According to a tweet from CryptoCommandr, a cryptocurrency trader and on-chain analyst, every time Bitcoin (BTC) volatility has fallen below 1, it has been followed by a bullish rally, with one exception — October 2018.
Bitcoin experienced a 50% decline in October 2018, and data shows that a rally is likely to occur 75% of the time in such a situation.
Currently, Bitcoin's volatility is at its lowest point in history, and the market is seemingly waiting for the next major move.

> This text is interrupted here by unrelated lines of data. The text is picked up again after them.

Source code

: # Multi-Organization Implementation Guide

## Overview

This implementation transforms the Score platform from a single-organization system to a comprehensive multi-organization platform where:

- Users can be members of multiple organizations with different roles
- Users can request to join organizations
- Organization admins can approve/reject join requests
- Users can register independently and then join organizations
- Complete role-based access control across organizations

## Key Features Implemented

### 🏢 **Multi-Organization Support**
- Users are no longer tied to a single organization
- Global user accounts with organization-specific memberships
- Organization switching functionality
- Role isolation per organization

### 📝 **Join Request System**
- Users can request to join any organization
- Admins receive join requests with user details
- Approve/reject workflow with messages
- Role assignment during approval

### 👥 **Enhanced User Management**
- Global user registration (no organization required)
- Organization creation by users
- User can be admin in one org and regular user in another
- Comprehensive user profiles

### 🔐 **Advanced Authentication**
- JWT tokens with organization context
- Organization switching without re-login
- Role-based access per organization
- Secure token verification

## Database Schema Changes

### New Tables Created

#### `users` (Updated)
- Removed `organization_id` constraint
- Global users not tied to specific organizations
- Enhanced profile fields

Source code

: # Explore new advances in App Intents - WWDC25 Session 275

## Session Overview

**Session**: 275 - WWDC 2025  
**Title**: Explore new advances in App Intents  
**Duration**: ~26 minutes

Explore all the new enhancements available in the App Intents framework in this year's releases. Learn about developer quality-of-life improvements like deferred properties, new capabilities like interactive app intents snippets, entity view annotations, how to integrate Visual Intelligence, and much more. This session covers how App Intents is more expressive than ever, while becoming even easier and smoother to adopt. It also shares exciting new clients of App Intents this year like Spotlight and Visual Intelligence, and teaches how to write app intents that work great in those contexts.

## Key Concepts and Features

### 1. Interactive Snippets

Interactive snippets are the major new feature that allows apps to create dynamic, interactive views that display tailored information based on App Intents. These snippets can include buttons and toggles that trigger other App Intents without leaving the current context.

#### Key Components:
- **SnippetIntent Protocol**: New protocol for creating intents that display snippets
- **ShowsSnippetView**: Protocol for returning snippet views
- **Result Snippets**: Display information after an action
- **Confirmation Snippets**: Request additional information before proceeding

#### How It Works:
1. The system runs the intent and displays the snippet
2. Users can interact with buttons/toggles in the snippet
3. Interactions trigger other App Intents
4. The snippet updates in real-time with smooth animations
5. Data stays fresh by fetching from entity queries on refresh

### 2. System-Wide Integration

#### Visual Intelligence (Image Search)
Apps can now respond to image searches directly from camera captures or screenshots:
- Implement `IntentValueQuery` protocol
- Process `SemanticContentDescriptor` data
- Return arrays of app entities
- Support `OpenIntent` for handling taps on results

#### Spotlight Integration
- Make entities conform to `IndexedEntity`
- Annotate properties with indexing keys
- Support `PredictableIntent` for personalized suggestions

This scenario mirrors the bear market of late 2018. Volatility collapsed in October 2018 before surging again when Bitcoin dropped to the low point of $3,200 in December 2018, which was the last stage of the previous bear market.
Bitcoin volatility is the degree of variation in the price of Bitcoin over time. It reflects how much the price has changed over a certain period, usually measured by calculating the standard deviation of logarithmic returns. High volatility indicates that there is significant risk associated with investing in Bitcoin.
The most commonly used measure of Bitcoin volatility is the rolling 30-day annualized standard deviation of daily logarithmic returns, which ranges from 0 to 1. This calculation is based on past Bitcoin price movements.
No bottom yet?
CryptoCommandr believes it could still be quite a while before the bottom is reached. At press time, Bitcoin is trading slightly above the $16,000 level.
The largest cryptocurrency is down more than 75% from its record high that was achieved back in October.